Inventors: SCHAEFER; Christopher; (Hattingen, DE) ; DE WELDIGE; Eggert; (Velbert Langenberg, DE)
Applicant:
Name City State Country Type

MASCHINENFABRIK KOPPERN GMBH & CO. KG

Hattingen

DE
Family ID: 1000002579748
Appl. No.: 15/315941
Filed: May 13, 2015
PCT Filed: May 13, 2015
PCT NO: PCT/EP2015/060691
371 Date: December 2, 2016


Current U.S. Class: 1/1
Current CPC Class: C21B 13/0086 20130101; B30B 11/00 20130101; B30B 15/0005 20130101; B30B 15/34 20130101; B30B 15/32 20130101
International Class: C21B 13/00 20060101 C21B013/00; B30B 15/00 20060101 B30B015/00; B30B 15/34 20060101 B30B015/34; B30B 11/00 20060101 B30B011/00; B30B 15/32 20060101 B30B015/32

Foreign Application Data

DateCodeApplication Number
Aug 20, 2014DE10 2014 111 906.1

Claims



1. A hot-briquetting or hot-compacting installation for directly reduced iron, the installation comprising: a first row with at least one roller press supply means for feeding the directly reduced iron to the press for compaction thereby into briquettes; a first cooling conveyor and a second cooling conveyor beneath the row; a material conduit having an upstream end connected to the roller press and receiving briquettes therefrom and having respective first and second downstream ends for delivering the briquettes to the cooling conveyors; and a diverter in the material conduit operable to optionally deliver the material from the roller press to the first cooling conveyor or to the second cooling conveyor.

2. The installation defined in claim 1, the installation further comprising: a second row of at least one roller press, the first cooling conveyor being beneath the first press row and the second cooling conveyor beneath the second press row, the diverter being switchable such that the material can be delivered optionally from the roller press of the first press row and/or from the roller press of the second press row to the first cooling conveyor or to the second cooling conveyor.

3. The installation defined in claim 2, wherein the first press row has a plurality of the roller presses in a straight line, and the second press row has a respective plurality of the roller presses in a straight line.

4. The installation defined in claim 3, wherein each roller press of the first press row is laterally adjacent and paired with a respective roller press of the second press row and each roller press from the first press row on the one hand and the respective paired roller press from the second press row on the other hand are connected to respective upstream ends of the material conduit and therethrough to a respective one of the diverters.
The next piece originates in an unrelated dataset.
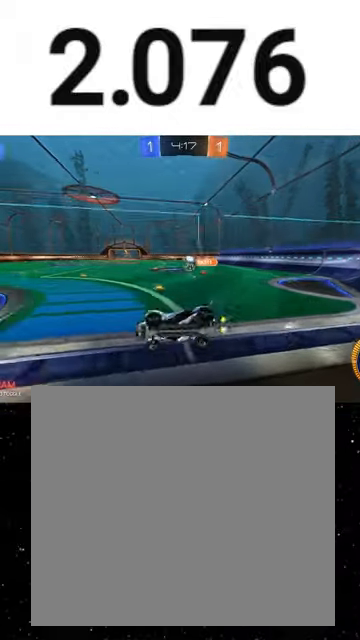
{"buttons": ["L2", "R2"], "left_stick": "down-right", "events": [[167, "L2", "down"], [333, "L2", "up"], [400, "L2", "down"], [500, "left_stick", "down-right"]]}
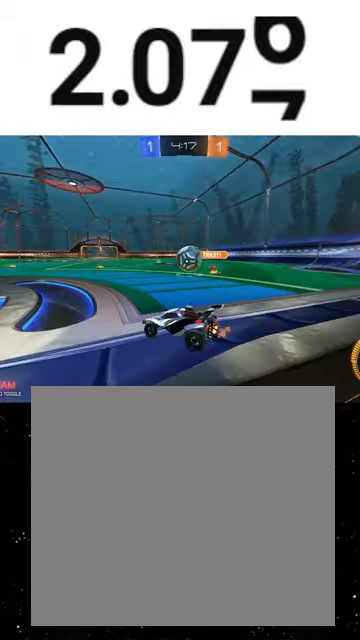
{"buttons": ["R2"], "left_stick": "center", "events": [[33, "left_stick", "down"], [100, "left_stick", "down-left"], [167, "L2", "up"], [267, "left_stick", "right"], [467, "left_stick", "center"]]}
5. The installation defined in claim 3, wherein more than two roller presses are connected to a respective one of the diverters.
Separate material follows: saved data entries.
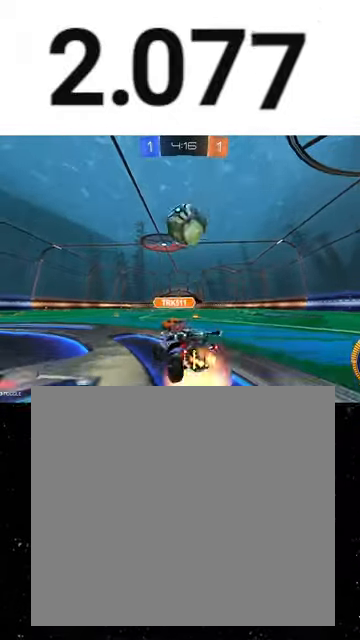
{"buttons": ["R1", "R2"], "left_stick": "up-left", "events": [[33, "left_stick", "down"], [67, "R1", "down"], [100, "left_stick", "down-right"], [267, "A", "up"], [300, "left_stick", "down-left"], [433, "left_stick", "up-left"]]}
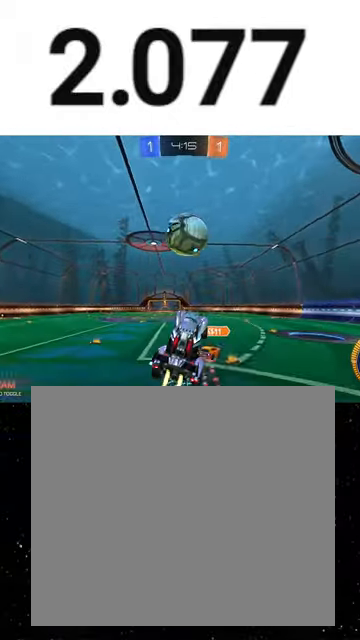
{"buttons": ["A", "R1", "R2", "L3"], "left_stick": "up", "events": [[133, "left_stick", "center"], [267, "left_stick", "right"], [433, "left_stick", "up"], [467, "A", "down"], [500, "L3", "down"]]}
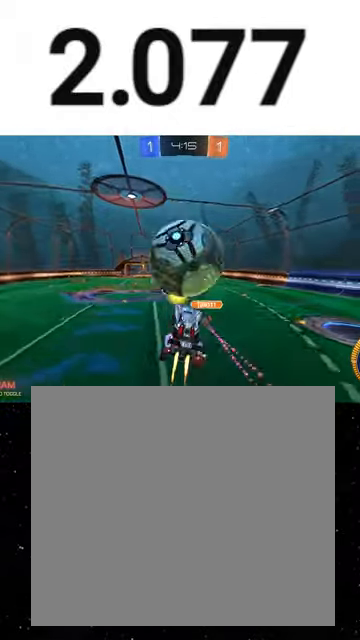
{"buttons": ["R2"], "left_stick": "down-right", "events": [[67, "L3", "up"], [67, "left_stick", "down"], [100, "A", "up"], [267, "Y", "down"], [300, "R1", "up"], [367, "Y", "up"], [467, "left_stick", "down-right"]]}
6. The installation defined claim 2, wherein the cooling conveyors are each designed and adapted to the total capacity of the roller presses such that, during operation, they can each receive and transport the material from all of the presses.

7. The installation defined in claim 1, further comprising: respective screens through which the material conduits pass for separating off fine components are beneath the roller presses; and transport means connected to the screens for conveying the fine components to the roller presses by transport means the diverters being beneath the screens.

8. The installation defined in claim 7, wherein two of the roller presses are associated with at least one respective transport means.

9. The installation defined in claim 8, wherein the transport means is between the roller presses and/or between the cooling conveyors.

10. A hot briquetting installation for directly reduced iron, the installation comprising: a first straight row of first roller presses; a second straight row of second roller presses with each of the second presses laterally adjacent and paired with a respective one of the first presses; supply means for feeding the directly reduced iron from above to the presses for compaction thereby into briquettes; a first cooling conveyor extending horizontally underneath and parallel to the first press row; a second cooling conveyor extending horizontally underneath and parallel to the second press row; a plurality of diverters between the press rows; conduits connecting each of the diverters to at least one of the first presses and one of the second presses for feeding briquettes therefrom to the respective diverter; conduits extending from each of the diverters to both the first and the second conveyors; and control means for switching the diverters from a position feeding briquettes to either the first conveyor or to the second conveyor and for detecting failure of one of the conveyors and switching feed of the briquettes to the other conveyor.

11. The installation defined in claim 10, wherein each of the conveyors serves for simultaneously cooling and carrying off the briquettes received from the diverters.

12. The installation defined in claim 10, wherein each diverter is connected to one of the first presses and to the second press paired therewith.
Description



[0001] The invention relates to a hot-briquetting or hot-compacting installation, particularly for directly reduced iron, having at least one row of one or more roller presses and at least one cooling conveyor beneath the row of presses.

[0002] Directly reduced iron, or DRI, is also referred to as iron sponge or sponge iron. It is produced through the direct reduction of iron ore. The directly reduced iron can then be further processed by hot-briquetting or hot-compacting.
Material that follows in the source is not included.